A Sipura 3000 is effectively two SIP devices, one FXS (plug in an analog phone) and one FXO (plug in a phone line), which can cross-connect (e.g. dialing 911 can be routed out your local landline, and incoming calls on the analog line can be routed to the analog phone). Mine came with the FXS at port 5060 and FXO at 5061. If yours was preconfigured by a provider, it may be configured differently, and there may be lots of settings you can't change or even see at the option of the provider who configured it.
You cannot have two devices on the same public IP and the same port, as a NAT gateway cannot decide where to send packets coming in from the outside. Since the Sipura 3000 is two sip devices, you'd need to set two alternate ports.
If your setup has the two VOIP devices on two different public IP addresses (no NAT), this should present no problem (except for bandwidth and latency issues, which mostly has to do with pipe size).
This may be administratively impractical. If you make an IP-to-IP SIP call (as your provider will be doing to send a call to you), is there even a syntax to specify an alternate port? Asterisk does have one, but it's far from obvious that everything else does. You might be able to get an alternate port to work for outgoing calls only on one of the devices.
To take another example, if I set up an *EMAIL* server on an alternate port, I may be able to specially set up one of my servers to forward mail there (MX records do not include a port number), but there is no way to write an email address to get most of the servers in the world to forward mail there (e.g. snipped-for-privacy@do.main.com:26 doesn't work as an email address on most servers). I'd have to arrange for the mail to be routed through a server that uses a conventional port number.
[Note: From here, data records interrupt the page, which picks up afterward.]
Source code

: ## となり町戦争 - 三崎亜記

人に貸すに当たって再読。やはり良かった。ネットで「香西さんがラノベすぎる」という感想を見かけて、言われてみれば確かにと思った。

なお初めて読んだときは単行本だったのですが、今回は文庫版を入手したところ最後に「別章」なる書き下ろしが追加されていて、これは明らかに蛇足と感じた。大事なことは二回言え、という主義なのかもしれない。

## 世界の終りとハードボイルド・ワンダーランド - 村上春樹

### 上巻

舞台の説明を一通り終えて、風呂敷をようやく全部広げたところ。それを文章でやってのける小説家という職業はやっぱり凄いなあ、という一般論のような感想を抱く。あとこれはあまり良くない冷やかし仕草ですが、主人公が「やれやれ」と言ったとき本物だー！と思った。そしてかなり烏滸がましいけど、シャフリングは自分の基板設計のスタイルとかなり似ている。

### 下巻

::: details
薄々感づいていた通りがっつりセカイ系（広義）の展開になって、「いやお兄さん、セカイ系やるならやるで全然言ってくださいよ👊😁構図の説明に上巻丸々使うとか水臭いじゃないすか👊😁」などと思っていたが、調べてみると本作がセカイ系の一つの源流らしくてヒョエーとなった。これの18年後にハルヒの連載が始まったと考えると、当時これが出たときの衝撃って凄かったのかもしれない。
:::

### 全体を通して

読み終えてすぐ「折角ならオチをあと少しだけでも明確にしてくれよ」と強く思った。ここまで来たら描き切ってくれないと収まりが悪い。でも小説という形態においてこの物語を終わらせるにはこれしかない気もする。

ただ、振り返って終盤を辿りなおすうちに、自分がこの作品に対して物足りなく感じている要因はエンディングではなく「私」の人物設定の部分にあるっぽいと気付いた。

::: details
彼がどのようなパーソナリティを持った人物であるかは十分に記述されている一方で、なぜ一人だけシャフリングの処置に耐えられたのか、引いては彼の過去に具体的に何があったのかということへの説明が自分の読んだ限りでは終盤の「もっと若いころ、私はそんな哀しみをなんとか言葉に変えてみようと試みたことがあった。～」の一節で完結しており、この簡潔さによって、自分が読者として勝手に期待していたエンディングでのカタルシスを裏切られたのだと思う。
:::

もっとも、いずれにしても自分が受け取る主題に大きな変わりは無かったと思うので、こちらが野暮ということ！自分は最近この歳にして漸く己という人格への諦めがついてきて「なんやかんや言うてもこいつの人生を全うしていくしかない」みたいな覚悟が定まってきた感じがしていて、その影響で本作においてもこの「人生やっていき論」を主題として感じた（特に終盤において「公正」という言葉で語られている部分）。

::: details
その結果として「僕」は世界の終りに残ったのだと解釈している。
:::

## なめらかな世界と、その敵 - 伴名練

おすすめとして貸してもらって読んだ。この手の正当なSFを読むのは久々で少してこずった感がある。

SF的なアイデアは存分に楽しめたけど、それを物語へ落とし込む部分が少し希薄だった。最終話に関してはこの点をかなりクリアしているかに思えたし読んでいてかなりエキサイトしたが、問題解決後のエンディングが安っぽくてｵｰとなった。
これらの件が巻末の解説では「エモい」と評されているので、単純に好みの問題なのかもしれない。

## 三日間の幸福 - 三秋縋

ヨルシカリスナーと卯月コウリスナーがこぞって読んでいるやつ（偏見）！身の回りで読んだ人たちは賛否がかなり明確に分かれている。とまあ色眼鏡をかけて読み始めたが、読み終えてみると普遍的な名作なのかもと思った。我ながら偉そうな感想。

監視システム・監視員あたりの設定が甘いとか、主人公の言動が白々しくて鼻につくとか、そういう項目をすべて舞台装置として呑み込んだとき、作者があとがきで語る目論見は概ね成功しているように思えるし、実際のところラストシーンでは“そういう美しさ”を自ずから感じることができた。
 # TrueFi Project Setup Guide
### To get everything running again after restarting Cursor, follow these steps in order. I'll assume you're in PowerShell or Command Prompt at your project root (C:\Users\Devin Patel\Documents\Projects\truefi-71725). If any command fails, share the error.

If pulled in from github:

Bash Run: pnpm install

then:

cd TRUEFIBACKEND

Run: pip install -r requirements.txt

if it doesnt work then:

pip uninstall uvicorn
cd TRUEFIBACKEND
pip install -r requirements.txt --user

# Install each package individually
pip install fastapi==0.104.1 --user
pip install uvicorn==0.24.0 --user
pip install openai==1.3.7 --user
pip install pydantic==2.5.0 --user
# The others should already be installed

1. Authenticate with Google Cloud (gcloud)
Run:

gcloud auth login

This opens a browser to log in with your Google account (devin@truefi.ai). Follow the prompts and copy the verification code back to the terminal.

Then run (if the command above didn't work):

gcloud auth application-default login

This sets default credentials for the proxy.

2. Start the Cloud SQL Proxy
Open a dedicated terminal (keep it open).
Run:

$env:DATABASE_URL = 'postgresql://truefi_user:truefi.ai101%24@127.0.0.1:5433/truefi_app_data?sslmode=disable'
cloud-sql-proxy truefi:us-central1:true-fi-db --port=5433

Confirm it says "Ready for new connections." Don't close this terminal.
It is possible to set up SRV records to specify what port incoming calls come in on, if someone is calling using a domain name to dial. However this does not allow specifying two different ports where the caller is supposed to intelligently choose which one to used based on precognition. Providers usually figure out where to send the call based on registration, which may not track port numbers.
I presume here that you have *ONE* public IP. This is part of the problem.
An unlocked Sipura 3000 can be configured for an alternate port on your end. A locked one might also be configurable as to port number. The problem is more likely on their end, which does not consider the port to connect to on an outgoing call to be a variable.